I read Rilke's Letters to a Young Poet a little too late. Rilke says to avoid "love" poems for as long as possible when one begins to write, because love presents the greatest challenge for a writer. Love poems were the first things I wrote. But that's everyone, I know.
My love poems were sonnets. Perfectly metered. I may have already told you this but it's something I can't let go of. This idea that I as some quiet, slightly know-it-all, people-pleasing, quivering little raggedy haired boy, who never broke the rules, was unwittingly breaking perhaps the only concrete rule of poetry set down by one of the most lasting writers of the last two hundred years.

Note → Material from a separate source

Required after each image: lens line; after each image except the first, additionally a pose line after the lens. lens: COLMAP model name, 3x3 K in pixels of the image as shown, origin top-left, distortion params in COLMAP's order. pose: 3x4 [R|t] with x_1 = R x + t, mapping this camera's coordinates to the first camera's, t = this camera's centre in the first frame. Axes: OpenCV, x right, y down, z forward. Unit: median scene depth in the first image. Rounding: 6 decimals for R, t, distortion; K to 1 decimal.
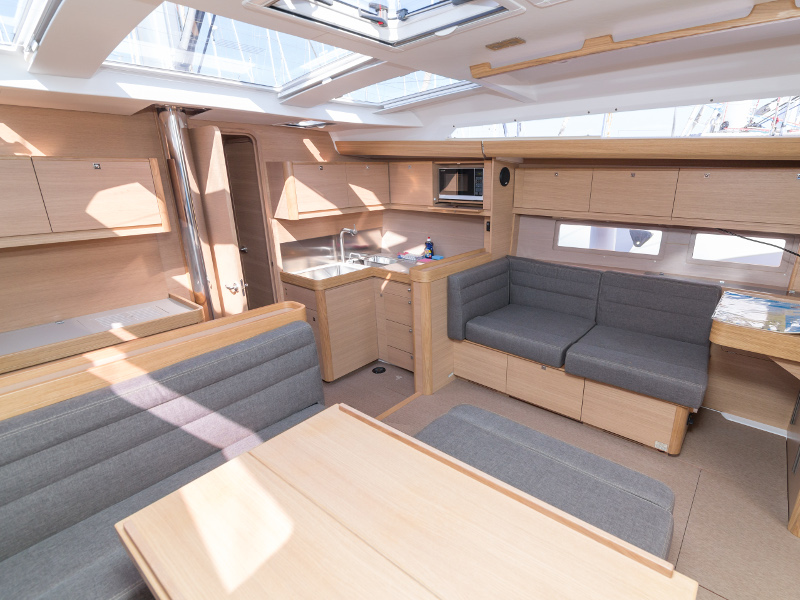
lens RADIAL K [[408.1, 0, 374.5], [0, 408.1, 302.0], [0, 0, 1]] dist [-0.000892, -0.000655]
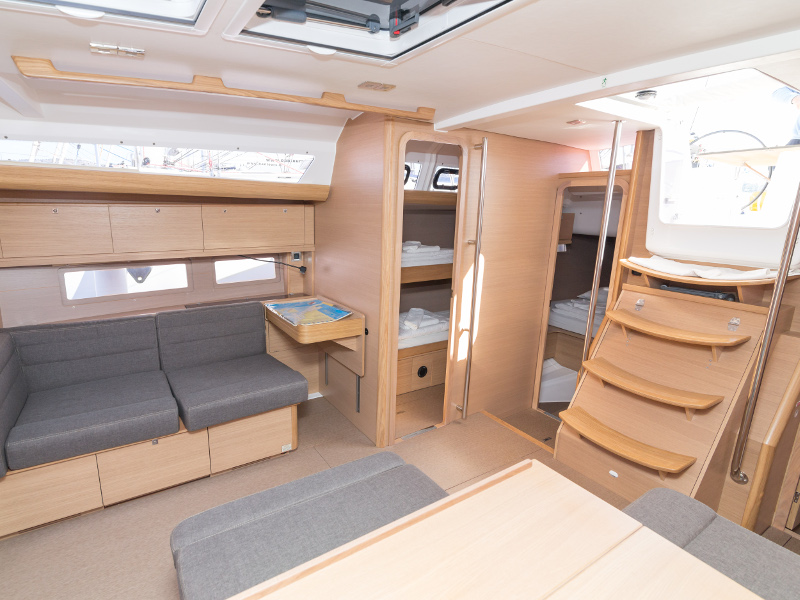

I loved writing these poems more than I loved the girl I was writing them for. And I was so unassuming about them that I never kept any extra copies for myself. I just took joy (and agony) in the making. When I finally stitched them up--all twelve (or was it twenty-five? Fifty?) of them into a little paper book, and handed them to my supposed beloved, neither she nor I ever spoke of it again; even in that moment, we barely acknowledged what was happening. It was a screaming ejaculation of teenage cringe-worthiness. And the fluid was coming from a skene's gland; so the process seemed to take an eternity and was that much more intense for it. I cannot overstate how absolutely devastatingly awkward this moment was. I was standing on the lower end of a dry-grassed hill when it happened, next to a stable of horses, watching the sun bleed into the earth and turn my beloved's dark hair into a dimming crimson.
I'm not kidding. We were at a party for one of the kids on our improv team, who's family owned a ranch in town. It could have easily gone a different direction given the setting... but I would have been ok had, after that moment, a horse broken out of the stable and trampled me to death. Luckily for us both, we were alone.
In retrospect, all of that was truly enough. Perfect.
I don't remember what those poems say and I don't even know if they still exist. My best work is probably lost forever.
These days I'm a little naughtier; a little more aggressive towards authority, and I have an overly conceited concern with my place in posterity. I try to save multiple copies of all my work, if I can. And this is good; necessary even. I guess.
But I don't want to lose that kid who, on his worst days, took to a simple act of innocence (or was it pure arrogance?) in expressing what he knew was beyond his capacity for expression. And so nothing for him, in the moment of this expressing, existed beyond his attempt to express it.
I do not bemoan the loss of these poems (is "loss" the right word? She, after all, was always the rightful owner; not me). Writing them is one of the few things I can look back on in my years as a messed-up teen and say, "I don't regret that at all. Not one bit." That and turning in half-finished novellas two weeks late instead of the three pages that were asked to be completed on time. That is, if I turned anything in at all. I probably should have been more up front with my teachers with where I was in life; I get the sense in retrospect that they did truly want to help me. I was doing my best. Trying so hard to please I ended up insulting instead. But I don't regret all the writing I did in the process. And doing plays. At school. In the park.
I do wish I could remember just a little of what I was actually writing about, so that I can replicate that kind of innocence. Or supreme confidence.
But it is enough to know that if I could go back to my early days and my teens, I would change everything. Except the time I spent writing and acting; playing in general; I'd only do it more.
I'd break all those dumb rules that ended up ensuring nothing for me but a now desperate desire to make up for lost time. And I'd take a little more care to study what I did not know about the crafts that were there to impart meaning onto a youth all too squandered by timidness.
No, if I went back, I wouldn't do it all the same. Not at all.